WHAT TO WORK ON: Type out the listing below exactly. Pictures stay out of it.

GIVEN ENTRIES:
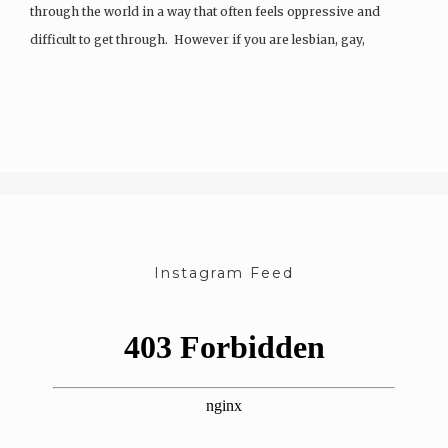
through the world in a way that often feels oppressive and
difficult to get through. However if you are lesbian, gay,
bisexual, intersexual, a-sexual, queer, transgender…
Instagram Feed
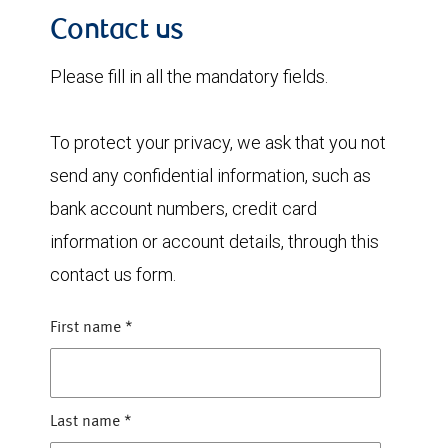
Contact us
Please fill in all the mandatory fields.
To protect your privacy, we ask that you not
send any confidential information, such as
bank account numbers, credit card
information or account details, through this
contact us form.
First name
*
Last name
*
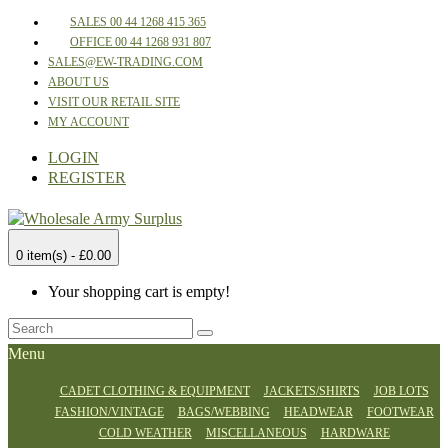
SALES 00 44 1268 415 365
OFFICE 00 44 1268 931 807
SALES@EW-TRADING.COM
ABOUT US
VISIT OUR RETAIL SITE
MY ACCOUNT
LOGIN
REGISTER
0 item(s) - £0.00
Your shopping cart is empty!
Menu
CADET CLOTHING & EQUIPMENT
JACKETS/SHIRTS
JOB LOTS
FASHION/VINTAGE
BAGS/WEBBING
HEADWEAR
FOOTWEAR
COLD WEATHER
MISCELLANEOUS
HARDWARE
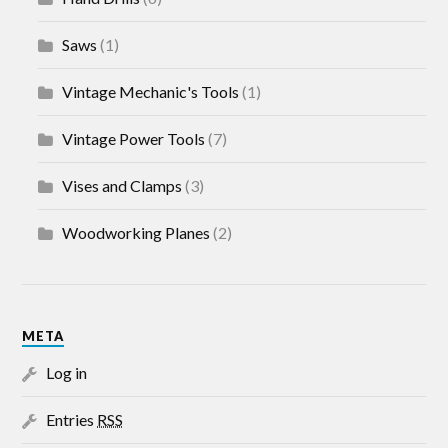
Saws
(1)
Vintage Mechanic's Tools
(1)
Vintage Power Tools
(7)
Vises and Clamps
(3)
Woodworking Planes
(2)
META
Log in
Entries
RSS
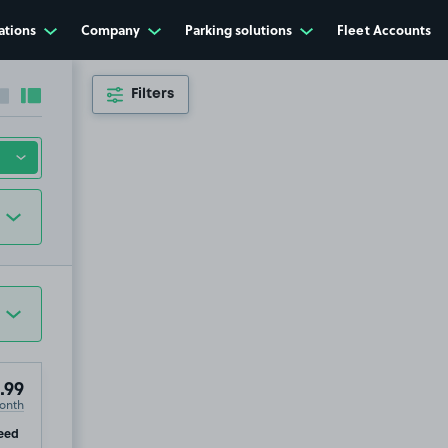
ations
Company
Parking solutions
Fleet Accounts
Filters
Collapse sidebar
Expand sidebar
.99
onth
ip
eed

OUTPUT FOR THIS TASK:
through the world in a way that often feels oppressive and
difficult to get through. However if you are lesbian, gay,
bisexual, intersexual, a-sexual, queer, transgender…
Instagram Feed
Contact us
Please fill in all the mandatory fields.
To protect your privacy, we ask that you not
send any confidential information, such as
bank account numbers, credit card
information or account details, through this
contact us form.
First name
*
Last name
*
SALES 00 44 1268 415 365
OFFICE 00 44 1268 931 807
SALES@EW-TRADING.COM
ABOUT US
VISIT OUR RETAIL SITE
MY ACCOUNT
LOGIN
REGISTER
0 item(s) - £0.00
Your shopping cart is empty!
Menu
CADET CLOTHING & EQUIPMENT
JACKETS/SHIRTS
JOB LOTS
FASHION/VINTAGE
BAGS/WEBBING
HEADWEAR
FOOTWEAR
COLD WEATHER
MISCELLANEOUS
HARDWARE
Saws
(1)
Vintage Mechanic's Tools
(1)
Vintage Power Tools
(7)
Vises and Clamps
(3)
Woodworking Planes
(2)
META
Log in
Entries
RSS
ations
Company
Parking solutions
Fleet Accounts
Filters
Collapse sidebar
Expand sidebar
.99
onth
ip
eed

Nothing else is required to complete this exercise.